When educators believe that developing successful testing skills prepares children for the real world, they will not only prepare children for life’s challenges but teachers will also have a valuable tool to help them recognize the specific academic needs of each student.

Test taking skills include a respect for important subtleties of language. Many test questions ask children to compare and contrast ideas, to identify advantages or disadvantages, to know the difference between a graph and a chart. Good test-taking skills encompass good life skills such as learning to pace one-self to avoid lingering too long over difficult questions and to plan to return to them later. Students are taught to identify key words for success such as finding “action” words and making sure that each action item is completed.

When “teaching to the test” has so many advantages for students, why do so many educators undermine the experience? It is not testing that worries teachers but the probability that they will be held accountable for test results when many factors that affect academic success are beyond their control or influence. The following are just a few of the changes which must occur before teachers can accept full accountability for test results.

1. Communication between school districts, the state, text book companies, and publishers of testing materials must be improved to promote creation of testing tools compatible with the state’s curriculum. State curriculums must be skill based rather than “innovative”.
2. Teachers must be treated as professionals and given the right to decide which teaching methods and strategies to use in their classroom. Administrators must support all reasonable choices made by the teacher.

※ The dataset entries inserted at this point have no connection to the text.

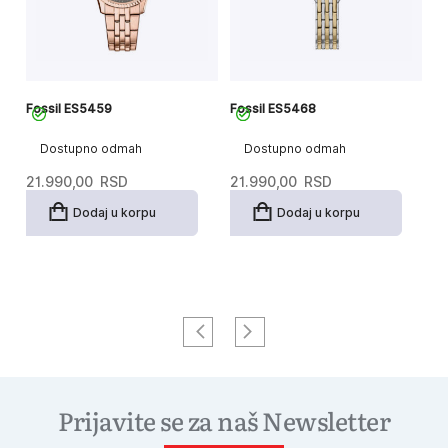
Fossil ES5459
Fossil ES5468
Fo
Dostupno odmah
Dostupno odmah
21.990,00
RSD
21.990,00
RSD
2
Dodaj u korpu
Dodaj u korpu
Prijavite se za naš Newsletter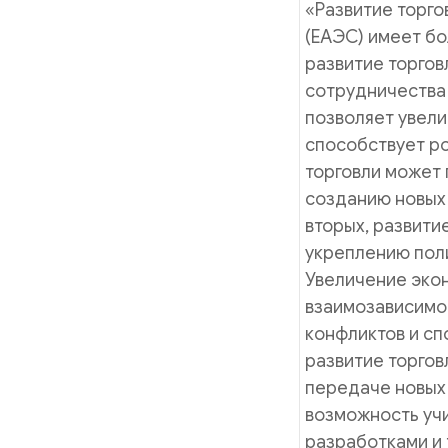
«Развитие торго
(ЕАЭС) имеет бо
развитие торго
сотрудничества
позволяет увели
способствует ро
торговли может
созданию новых 
вторых, развити
укреплению поли
Увеличение эко
взаимозависимос
конфликтов и сп
развитие торго
передаче новых 
возможность учи
разработками и 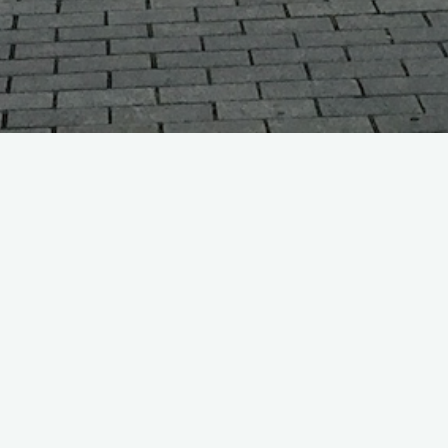
Галерея не выбрана или была удалена.
Германия: В ритме земли и времени
Этот фотоальбом — визуальное путешествие по сердцу Европы, где
каждый регион Германии — как отдельная нота в сложной и
глубокой симфонии истории, культуры и природы.
Гессен
— зелёное сердце Германии. Здесь сосновые леса и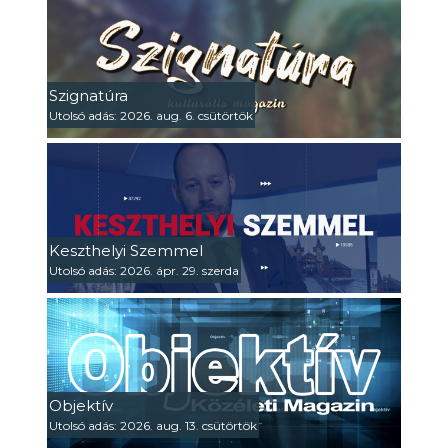
Szignatúra
Utolsó adás: 2026. aug. 6. csütörtök
Keszthelyi Szemmel
Utolsó adás: 2026. ápr. 29. szerda
Objektív
Utolsó adás: 2026. aug. 13. csütörtök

3. School boards, school districts, and administrators must no longer require implementation of any teaching strategy which has not been proven academically sound. Studies must be scientifically based and the results replicable and available to teachers before implementation. No Child Left Behind (NCLB) legislation promotes this requirement.
4. States must meet their obligation to provide clearly stated, reasonable standards for each grade level. NCLB legislation establishes this requirement.

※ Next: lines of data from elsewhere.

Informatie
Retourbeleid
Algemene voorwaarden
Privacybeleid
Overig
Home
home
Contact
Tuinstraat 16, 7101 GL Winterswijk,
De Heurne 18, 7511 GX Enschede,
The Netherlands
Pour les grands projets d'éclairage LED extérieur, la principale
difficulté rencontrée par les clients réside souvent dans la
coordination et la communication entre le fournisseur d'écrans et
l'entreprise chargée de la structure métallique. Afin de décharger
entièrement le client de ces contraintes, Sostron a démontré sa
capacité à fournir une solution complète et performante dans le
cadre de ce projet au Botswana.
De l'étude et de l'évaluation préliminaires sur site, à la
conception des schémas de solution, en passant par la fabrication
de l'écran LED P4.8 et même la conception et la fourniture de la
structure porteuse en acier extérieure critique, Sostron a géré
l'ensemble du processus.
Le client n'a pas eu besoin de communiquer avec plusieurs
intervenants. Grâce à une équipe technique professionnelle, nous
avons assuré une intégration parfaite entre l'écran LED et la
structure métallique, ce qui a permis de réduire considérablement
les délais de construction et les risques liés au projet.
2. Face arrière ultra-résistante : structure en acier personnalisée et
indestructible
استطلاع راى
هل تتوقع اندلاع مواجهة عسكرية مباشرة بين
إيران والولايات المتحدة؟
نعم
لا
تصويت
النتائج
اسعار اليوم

5. Schools must have dependable, adequate funding to provide updated curriculum that meets changing curriculum requirements. NCLB provides good funding in this area.
6. Adequate, dependable funding must be made available for testing supplies and for communication of testing results. Until NCLB provided significant funding, many states had no funding for regular testing tools, for the time and personnel needed to correct the products of assessment tools, or for distribution of the data provided.

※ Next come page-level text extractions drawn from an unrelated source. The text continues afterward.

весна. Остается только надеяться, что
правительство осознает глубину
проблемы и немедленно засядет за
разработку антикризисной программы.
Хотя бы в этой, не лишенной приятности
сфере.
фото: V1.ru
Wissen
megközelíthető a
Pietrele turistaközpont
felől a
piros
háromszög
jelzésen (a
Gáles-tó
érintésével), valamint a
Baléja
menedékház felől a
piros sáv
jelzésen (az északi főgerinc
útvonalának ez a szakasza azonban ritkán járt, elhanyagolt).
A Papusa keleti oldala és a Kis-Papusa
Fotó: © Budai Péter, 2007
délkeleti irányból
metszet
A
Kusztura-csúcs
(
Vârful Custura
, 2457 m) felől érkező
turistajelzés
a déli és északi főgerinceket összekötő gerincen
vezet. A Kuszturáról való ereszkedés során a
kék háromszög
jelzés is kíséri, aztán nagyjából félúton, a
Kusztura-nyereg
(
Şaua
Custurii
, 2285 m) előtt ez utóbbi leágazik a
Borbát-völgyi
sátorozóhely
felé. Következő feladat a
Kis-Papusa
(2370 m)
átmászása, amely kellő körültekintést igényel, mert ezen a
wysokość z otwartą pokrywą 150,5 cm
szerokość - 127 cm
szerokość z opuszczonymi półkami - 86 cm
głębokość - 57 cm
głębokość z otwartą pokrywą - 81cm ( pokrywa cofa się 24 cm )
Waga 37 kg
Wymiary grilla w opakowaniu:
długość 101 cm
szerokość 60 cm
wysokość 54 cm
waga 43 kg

7. Teachers must be allowed to participate in regular evaluations of their administrators’ support of district academic and behavioral standards and of their support for teachers attempting to meet those district standards.

Teachers have little or no control over problems identified by this partial list of changes which are needed before public educators can focus effectively on the academic success of their students. Until teachers have a reasonable measure of control over factors which limit academic success of their students, teachers will continue to resist being held primarily accountable for that success.